Menteri Luar Negeri Inggris Dominic Raab (Reuters)

KBRN, Jakarta: Pemerintah Inggris kembali mengingatkan China (Tiongkok) untuk tidak melewati garis batas di Hong Kong.  Dalam kesempatan ini, Inggris mendesak Tiongkok harus mundur dan mematuhi kewajiban internasional.

Pernyataan Inggris tersebut seolah mengingatkan Tiongkok, karena Hong Kong sebelumnya diketahui memang merupakan wilayah bekas jajahan Inggris. 

“Bola itu berada di pengadilan pemerintah China, dia punya pilihan untuk dibuat di sini," kata Menteri Luar Negeri (Menlu) Inggris Dominic Raab saat berbicara dengan parlemen Inggris seperti dilansir Reuters, Selasa (2/6/2020). 

Menurutnya, Pemerintah Tiongkok bisa saja melintasi batas dengan melanggar otonomi dan hak-hak rakyat Hong Kong.

Namun dirinya mengingatkan agar sebaiknya Tiongkok memilih untuk mundur dan memahami keprihatinan luas dari komunitas internasional dan memenuhi tanggung jawabnya sebagai anggota terkemuka di berbagai komunitas internasional.

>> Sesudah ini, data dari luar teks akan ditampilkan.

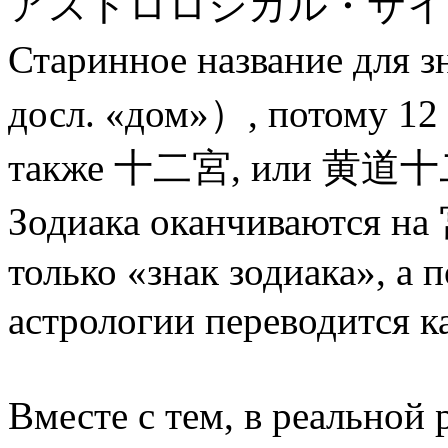
アストロロジカル・サイン,от анг
Старинное название для
досл. «дом»）, потому 12 
также 十二宮, или 黄道十二宮
Зодиака оканчиваются на
только «знак зодиака», а 
астрологии переводится
Вместе с тем, в реальной 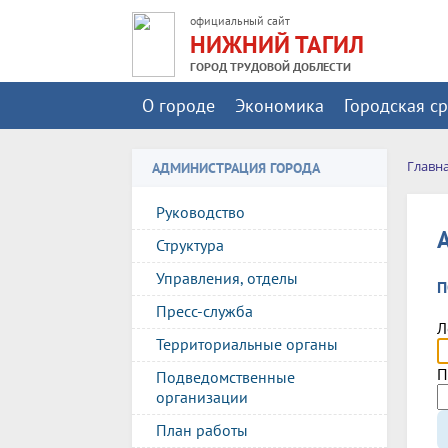
официальный сайт
НИЖНИЙ ТАГИЛ
ГОРОД ТРУДОВОЙ ДОБЛЕСТИ
О городе
Экономика
Городская с
Главн
АДМИНИСТРАЦИЯ ГОРОДА
Руководство
Структура
Управления, отделы
П
Пресс-служба
Л
Территориальные органы
П
Подведомственные
организации
План работы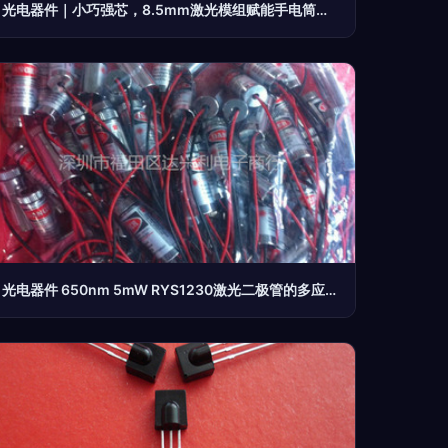
光电器件｜小巧强芯，8.5mm激光模组赋能手电筒与陀螺应用
光电器件 650nm 5mW RYS1230激光二极管的多应用与需求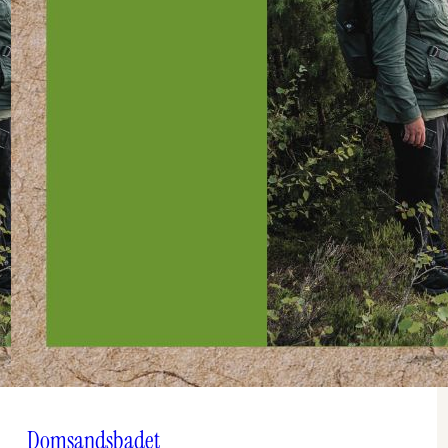
Domsandsbadet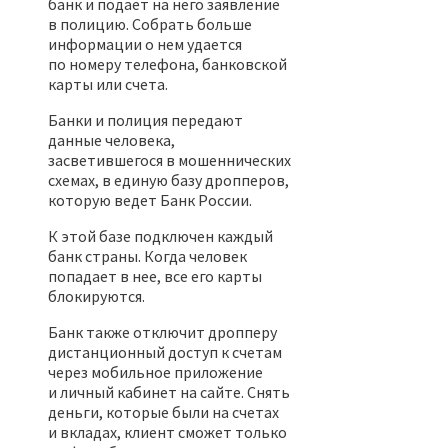
банк и подает на него заявление
в полицию. Собрать больше
информации о нем удается
по номеру телефона, банковской
карты или счета.
Банки и полиция передают
данные человека,
засветившегося в мошеннических
схемах, в единую базу дропперов,
которую ведет Банк России.
К этой базе подключен каждый
банк страны. Когда человек
попадает в нее, все его карты
блокируются.
Банк также отключит дропперу
дистанционный доступ к счетам
через мобильное приложение
и личный кабинет на сайте. Снять
деньги, которые были на счетах
и вкладах, клиент сможет только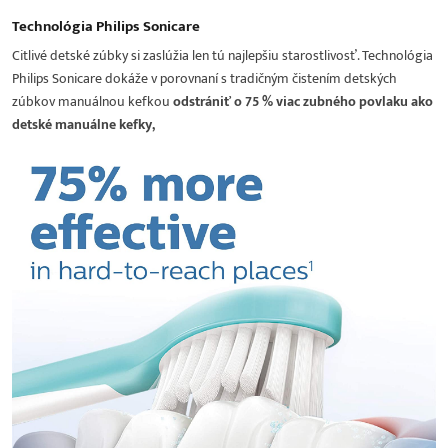
Technológia Philips Sonicare
Citlivé detské zúbky si zaslúžia len tú najlepšiu starostlivosť. Technológia
Philips Sonicare dokáže v porovnaní s tradičným čistením detských
zúbkov manuálnou kefkou
odstrániť o 75 % viac zubného povlaku ako
detské manuálne kefky,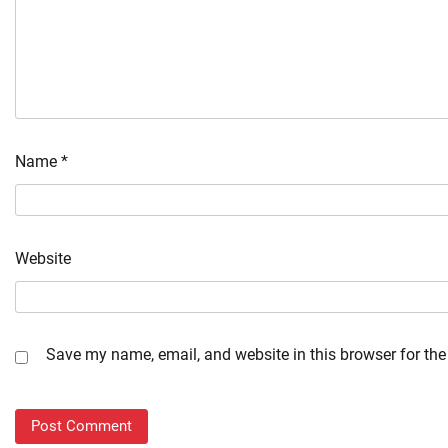
Name
*
Website
Save my name, email, and website in this browser for the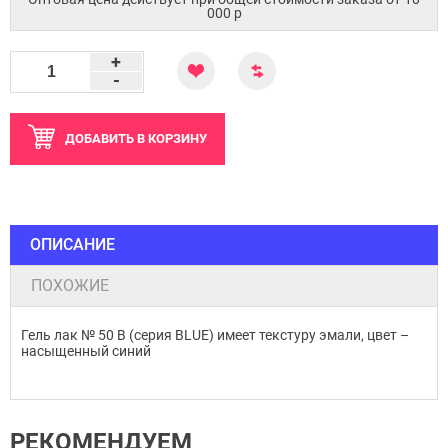
000 p
+
-
ДОБАВИТЬ
В КОРЗИНУ
ОПИСАНИЕ
ПОХОЖИЕ
Гель лак № 50 B (серия BLUE) имеет текстуру эмали, цвет –
насыщенный синий
РЕКОМЕНДУЕМ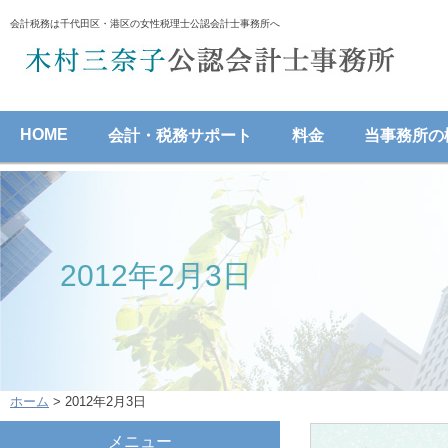
会計税務は千代田区・港区の女性税理士公認会計士事務所へ
HOME
会計・税務サポート
料金
当事務所の
2012年2月3日
ホーム
> 2012年2月3日
メニュー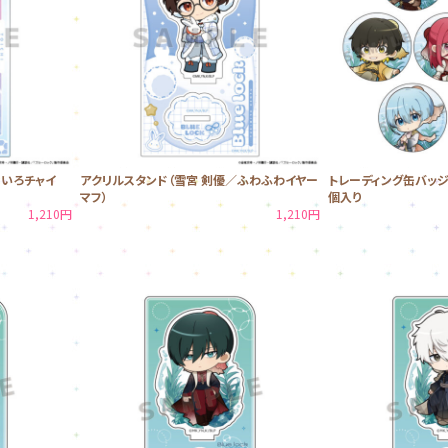
めいろチャイ
アクリルスタンド（雪宮 剣優／ふわふわイヤー
トレーディング缶バッジB
マフ）
個入り
1,210円
1,210円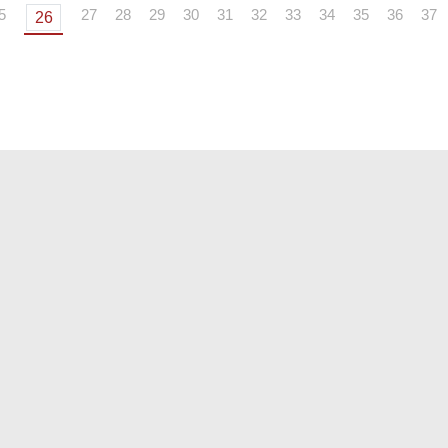
5
27
28
29
30
31
32
33
34
35
36
37
26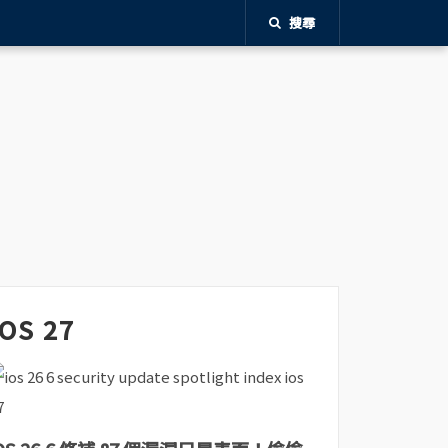
搜尋
iOS 27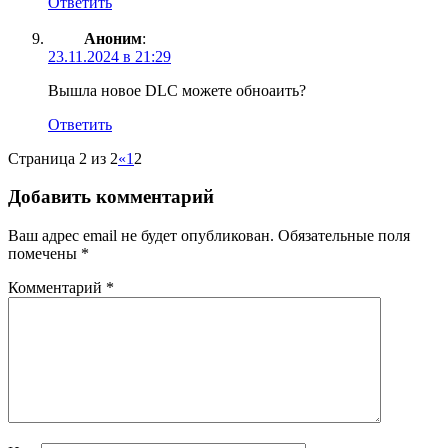
Ответить
Аноним
:
23.11.2024 в 21:29
Вышла новое DLC можете обноаить?
Ответить
Страница 2 из 2
«
1
2
Добавить комментарий
Ваш адрес email не будет опубликован.
Обязательные поля
помечены
*
Комментарий
*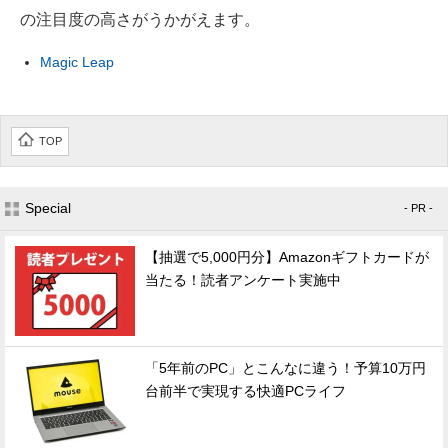
の注目度の高さがうかがえます。
Magic Leap
TOP
Special
- PR -
【抽選で5,000円分】Amazonギフトカードが
当たる！読者アンケート実施中
「5年前のPC」とこんなに違う！予算10万円
台前半で実現する快適PCライフ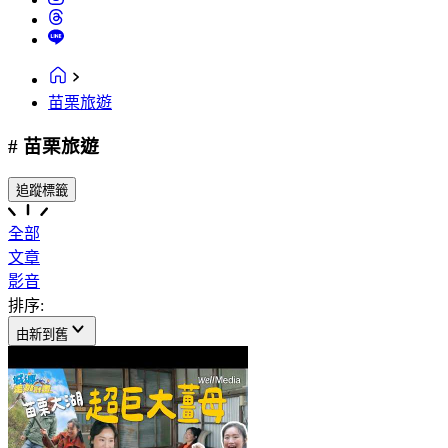
苗栗旅遊
# 苗栗旅遊
追蹤標籤
全部
文章
影音
排序:
由新到舊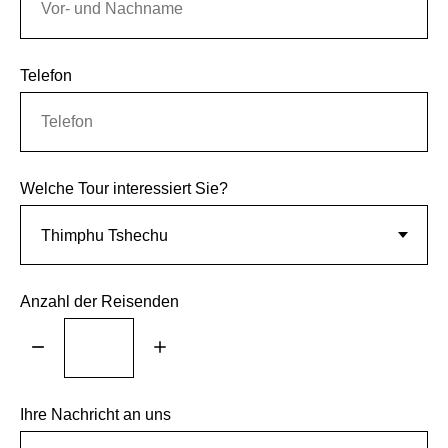
Telefon
Welche Tour interessiert Sie?
Anzahl der Reisenden
Ihre Nachricht an uns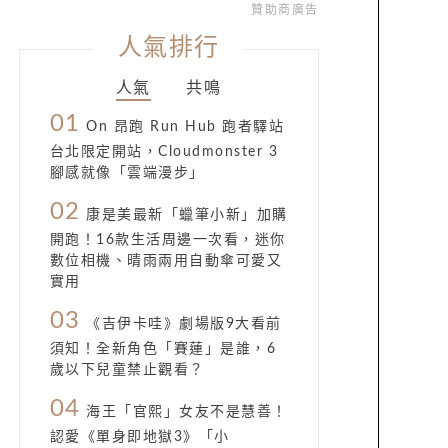
贊助商廣告
人氣排行
人氣
共鳴
01
On 昂跑 Run Hub 跑者驛站
台北限定開站，Cloudmonster 3
腳感就像「雲端漫步」
02
康是美最新「蠟筆小新」加購
開跑！16款生活周邊一次看，迷你
數位相機、晴雨兩用自動傘可愛又
實用
03
《吉伊卡哇》劇場版9大看前
須知！全新角色「賽蓮」是誰，6
歲以下兒童禁止觀看？
04
海王「官熙」女友不是慧善！
認愛《單身即地獄3》「小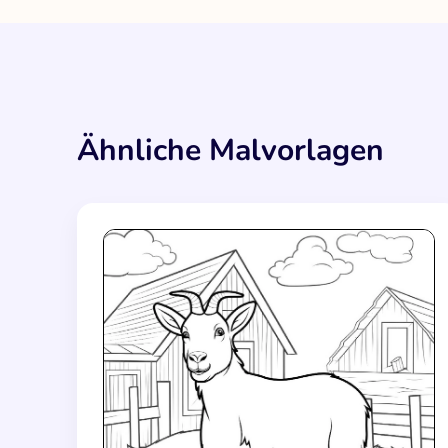
Ähnliche Malvorlagen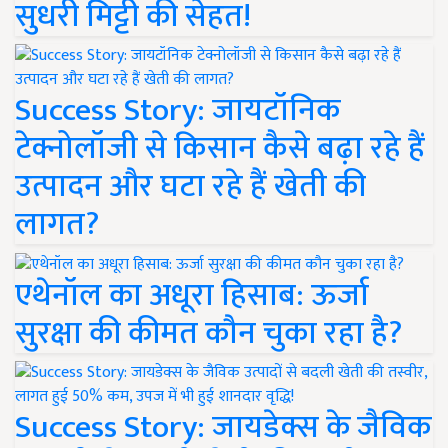
सुधरी मिट्टी की सेहत!
Success Story: जायटॉनिक
टेक्नोलॉजी से किसान कैसे बढ़ा रहे हैं
उत्पादन और घटा रहे हैं खेती की
लागत?
एथेनॉल का अधूरा हिसाब: ऊर्जा
सुरक्षा की कीमत कौन चुका रहा है?
Success Story: जायडेक्स के जैविक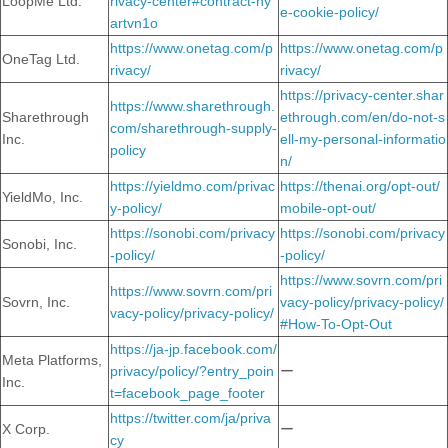
LoopMe Ltd.
rivacy-center#contract-hy
e-cookie-policy/
artvn1o
https://www.onetag.com/p
https://www.onetag.com/p
OneTag Ltd.
rivacy/
rivacy/
https://privacy-center.shar
https://www.sharethrough.
Sharethrough
ethrough.com/en/do-not-s
com/sharethrough-supply-
Inc.
ell-my-personal-informatio
policy
n/
https://yieldmo.com/privac
https://thenai.org/opt-out/
YieldMo, Inc.
y-policy/
mobile-opt-out/
https://sonobi.com/privacy
https://sonobi.com/privacy
Sonobi, Inc.
-policy/
-policy/
https://www.sovrn.com/pri
https://www.sovrn.com/pri
Sovrn, Inc.
vacy-policy/privacy-policy/
vacy-policy/privacy-policy/
#How-To-Opt-Out
https://ja-jp.facebook.com/
Meta Platforms,
privacy/policy/?entry_poin
ー
Inc.
t=facebook_page_footer
https://twitter.com/ja/priva
X Corp.
ー
cy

Dia menjelaskan, Inggris tidak berusaha untuk mencegah kebangkitan Tiongkok. Inggris justru menyambut sebagai salah satu anggota terkemuka komunitas internasional.

Menurutnya, Inggris ingin berkerjasama dengan Tiongkok dalam segala hal mulai dari perdagangan, perekonomian  hingga isu perubahan iklim.